EL IDIOMA Y LOS LIBROS

Gustavo Fernández Colón

Hace tres lustros, el 23 de abril fue declarado por la UNESCO "Día Internacional del Libro y del Derecho de Autor", en vista de que en esta fecha fallecieron, en el año de 1.616, Miguel de Cervantes, William Shakespeare y el Inca Garcilaso de la Vega. En los países de habla hispana se celebra simultáneamente el Día del Idioma, porque un 23 de abril, además de Cervantes y el Inca Garcilaso, murió en Madrid en 1.936 la insigne escritora venezolana Teresa de la Parra.
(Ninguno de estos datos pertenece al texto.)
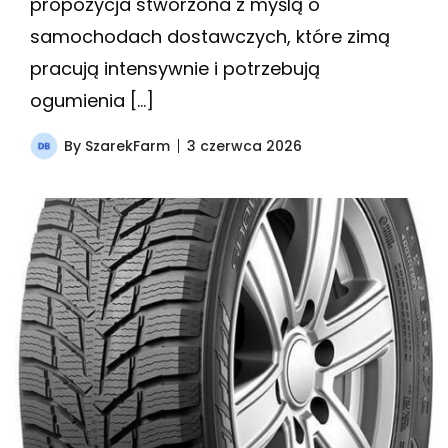
propozycja stworzona z myślą o
samochodach dostawczych, które zimą
pracują intensywnie i potrzebują
ogumienia […]
By
SzarekFarm
3 czerwca 2026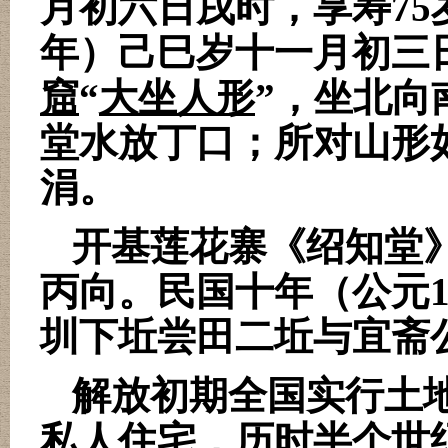
月初六日戌时，享寿
75
年）己巳岁十一月初三
窟
“
大坐人形
”，坐北向
堂水放丁口；所对山形
涓。
开基莲花寨《绍知堂
丙向。民国十年（公元
圳下坵尝田二坵与宜斋
解放初期全国实行土
私人住宅，历时半个世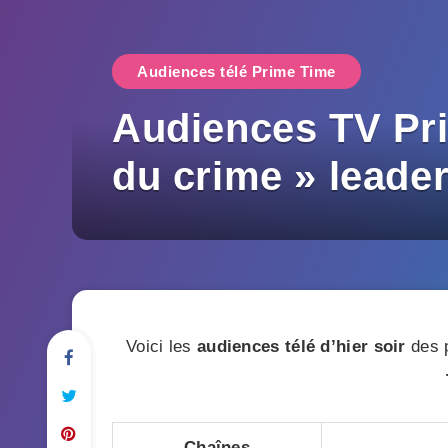
Audiences télé Prime Time
Audiences TV Pri
du crime » leade
Voici les
audiences télé d’hier soir
des p
Chaînes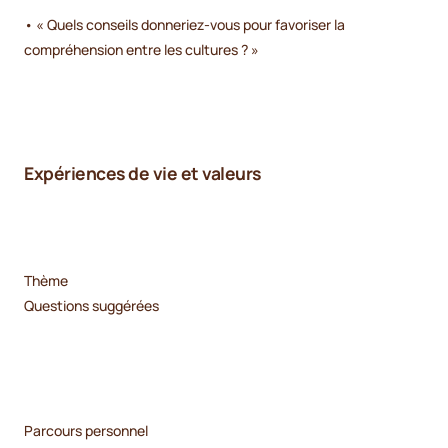
• « Quels conseils donneriez-vous pour favoriser la
compréhension entre les cultures ? »
Expériences de vie et valeurs
Thème
Questions suggérées
Parcours personnel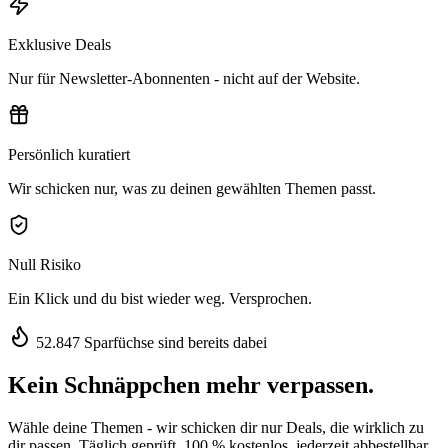
Exklusive Deals
Nur für Newsletter-Abonnenten - nicht auf der Website.
Persönlich kuratiert
Wir schicken nur, was zu deinen gewählten Themen passt.
Null Risiko
Ein Klick und du bist wieder weg. Versprochen.
52.847 Sparfüchse sind bereits dabei
Kein Schnäppchen mehr verpassen.
Wähle deine Themen - wir schicken dir nur Deals, die wirklich zu
dir passen. Täglich geprüft, 100 % kostenlos, jederzeit abbestellbar.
Como lo revelan estas y otras conmemoraciones, es costumbre señalar el nacimiento y la muerte de los grandes escritores o la publicación de las obras maestras de las literaturas nacionales, como los hitos estelares en la historia de un idioma. Sin embargo, es importante tener en cuenta que el lenguaje es una facultad humana que nos brinda, a todos y todas por igual, la posibilidad de representarnos metafóricamente lo real. Pues incluso de los labios de quienes aún no han tenido la fortuna de aprender a leer ni escribir puede brotar, en cualquier instante, la música verbal de la poesía.
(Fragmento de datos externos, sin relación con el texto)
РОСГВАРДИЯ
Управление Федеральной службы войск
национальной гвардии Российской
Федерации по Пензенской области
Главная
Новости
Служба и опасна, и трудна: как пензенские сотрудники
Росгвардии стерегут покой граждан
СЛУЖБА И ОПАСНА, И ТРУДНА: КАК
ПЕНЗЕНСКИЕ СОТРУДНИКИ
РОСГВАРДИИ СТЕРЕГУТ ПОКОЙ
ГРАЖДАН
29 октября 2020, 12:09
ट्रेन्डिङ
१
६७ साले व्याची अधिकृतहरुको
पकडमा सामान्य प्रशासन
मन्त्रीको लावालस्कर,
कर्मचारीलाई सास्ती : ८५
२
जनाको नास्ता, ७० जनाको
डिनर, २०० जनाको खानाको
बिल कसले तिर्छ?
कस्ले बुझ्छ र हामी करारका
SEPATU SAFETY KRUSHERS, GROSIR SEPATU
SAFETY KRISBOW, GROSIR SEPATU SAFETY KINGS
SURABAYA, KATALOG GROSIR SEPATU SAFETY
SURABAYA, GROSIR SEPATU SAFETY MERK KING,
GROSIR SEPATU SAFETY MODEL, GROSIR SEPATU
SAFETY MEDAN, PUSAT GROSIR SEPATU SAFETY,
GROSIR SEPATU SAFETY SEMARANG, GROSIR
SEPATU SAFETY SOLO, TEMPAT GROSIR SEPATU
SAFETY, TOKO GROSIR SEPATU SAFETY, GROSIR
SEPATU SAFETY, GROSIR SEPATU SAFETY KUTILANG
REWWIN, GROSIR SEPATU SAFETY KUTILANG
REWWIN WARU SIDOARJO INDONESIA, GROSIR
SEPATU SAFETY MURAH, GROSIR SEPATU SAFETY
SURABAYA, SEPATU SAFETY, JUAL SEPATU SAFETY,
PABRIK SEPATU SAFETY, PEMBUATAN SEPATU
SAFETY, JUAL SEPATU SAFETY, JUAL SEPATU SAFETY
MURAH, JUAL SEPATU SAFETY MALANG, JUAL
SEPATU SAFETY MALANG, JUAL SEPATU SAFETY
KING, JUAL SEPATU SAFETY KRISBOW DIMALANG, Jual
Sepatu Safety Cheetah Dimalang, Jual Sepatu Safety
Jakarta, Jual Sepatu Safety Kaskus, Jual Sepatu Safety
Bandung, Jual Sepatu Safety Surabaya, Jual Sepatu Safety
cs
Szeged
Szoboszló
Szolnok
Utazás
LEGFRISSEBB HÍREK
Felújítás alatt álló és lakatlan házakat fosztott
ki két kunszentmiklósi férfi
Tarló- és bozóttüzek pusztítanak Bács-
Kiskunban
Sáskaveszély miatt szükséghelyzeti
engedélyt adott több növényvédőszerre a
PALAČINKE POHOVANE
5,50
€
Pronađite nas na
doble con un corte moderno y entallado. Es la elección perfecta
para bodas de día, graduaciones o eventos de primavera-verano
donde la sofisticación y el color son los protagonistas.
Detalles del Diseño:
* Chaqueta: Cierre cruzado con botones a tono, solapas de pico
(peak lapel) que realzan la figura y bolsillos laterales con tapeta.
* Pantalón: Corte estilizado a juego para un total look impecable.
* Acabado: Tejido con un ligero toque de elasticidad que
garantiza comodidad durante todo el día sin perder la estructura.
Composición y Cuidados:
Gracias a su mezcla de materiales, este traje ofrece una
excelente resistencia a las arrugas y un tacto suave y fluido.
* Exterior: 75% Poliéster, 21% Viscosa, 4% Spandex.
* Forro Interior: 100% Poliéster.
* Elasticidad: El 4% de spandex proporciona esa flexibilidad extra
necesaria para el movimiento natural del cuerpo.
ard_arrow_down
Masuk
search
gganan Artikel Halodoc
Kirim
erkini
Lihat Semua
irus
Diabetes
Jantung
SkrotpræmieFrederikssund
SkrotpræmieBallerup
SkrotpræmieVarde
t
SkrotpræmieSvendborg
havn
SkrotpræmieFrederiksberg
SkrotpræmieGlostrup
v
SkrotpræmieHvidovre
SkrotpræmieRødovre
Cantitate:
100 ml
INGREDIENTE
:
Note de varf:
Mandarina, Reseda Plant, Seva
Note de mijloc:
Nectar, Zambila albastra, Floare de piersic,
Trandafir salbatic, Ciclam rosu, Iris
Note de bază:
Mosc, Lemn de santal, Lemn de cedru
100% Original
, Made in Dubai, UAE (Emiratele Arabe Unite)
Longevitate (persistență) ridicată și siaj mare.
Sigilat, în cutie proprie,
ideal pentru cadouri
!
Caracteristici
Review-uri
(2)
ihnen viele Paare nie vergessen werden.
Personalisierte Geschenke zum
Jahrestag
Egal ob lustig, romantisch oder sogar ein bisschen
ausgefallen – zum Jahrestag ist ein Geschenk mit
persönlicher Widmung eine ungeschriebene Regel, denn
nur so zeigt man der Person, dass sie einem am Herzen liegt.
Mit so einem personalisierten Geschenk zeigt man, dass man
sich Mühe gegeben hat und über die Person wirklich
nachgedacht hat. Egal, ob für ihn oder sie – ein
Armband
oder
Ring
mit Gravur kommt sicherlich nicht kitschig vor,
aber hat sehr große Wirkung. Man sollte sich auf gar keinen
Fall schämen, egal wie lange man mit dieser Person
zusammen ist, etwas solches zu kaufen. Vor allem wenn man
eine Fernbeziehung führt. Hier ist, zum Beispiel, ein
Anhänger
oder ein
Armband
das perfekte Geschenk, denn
Así pues, la facultad innata de enunciar poéticamente el mundo es la fuente y el principio de todos los idiomas. De ahí que debamos agradecer a un número infinito de hablantes desconocidos el legado de las palabras y las figuras de nuestra lengua materna, el español, y de las cerca de siete mil lenguas que hoy se hablan sobre la faz de la Tierra. Cada vocablo constituye, desde esta perspectiva, un monumento anónimo edificado por el talento expresivo de nuestra especie, capaz de hacernos descubrir, hasta en las cosas más sencillas, la maravilla que un día vislumbró Pablo Neruda en las aves coloridas del Caribe o en las modestas cebollas del mercado: “Yo cuanto existe celebré, cebolla, / pero para mí eres / más hermosa que un ave / de plumas cegadoras, / eres para mis ojos / globo celeste, copa de platino, / baile inmóvil / de anémona nevada / y vive la fragancia de la tierra / en tu naturaleza cristalina.”

Para otros, en cambio, la potencia imaginativa del lenguaje es el origen de todos los delirios y engaños humanos. Nuestra alienación y nuestra expulsión del paraíso de la naturaleza comenzaron en el mismo momento en que nuestros ancestros pronunciaron la primera palabra. Por ello, los místicos de Oriente y Occidente han proclamado, desde tiempos inmemoriales, que la verdad sobre la esencia divina de las cosas no podría ser aprehendida jamás por el lenguaje. Los sabios insisten en que la transparencia del Ser sólo se hace patente en el silencio; sin embargo, la necesidad de dar testimonio de nuestro paso por la vida nos impide prescindir del uso de los signos. Fue esta insalvable paradoja la que llevó a San Juan de la Cruz a extremar hasta el vértigo el uso del idioma para tratar de expresar lo inexpresable, valiéndose de la alegoría salomónica de la amada que interroga a las criaturas del bosque requiriendo noticias de su amado: “Y todos cuantos vagan / de ti me van mil gracias refiriendo. / Y todos más me llagan / pues déjame muriendo / un no sé qué que quedan balbuciendo.”

En fin, ya sea que consideremos al lenguaje ruido o revelación, simbolismo ilusorio o morada del Ser, nuestra capacidad de comunicarnos a través de la palabra hablada o de los signos grabados en los libros, define nuestro modo de ser humanos en el mundo y nos acompaña desde antes del nacimiento y hasta después de la muerte, en el arrullo materno, en la plática íntima de los enamorados, en las proclamas de guerra y en las plegarias del ritual funerario. Como lo ha dicho magistralmente José Manuel Briceño Guerrero: “En palabras fui engendrado y parido, y con palabras me amamantó mi madre. Nada me dio sin palabras”. Celebremos, pues, con la fiesta del diálogo fraterno, la dicha de contar con dos de los más preciosos dones entregados por los dioses a los mortales para dejarnos saborear la eternidad: la palabra y el libro.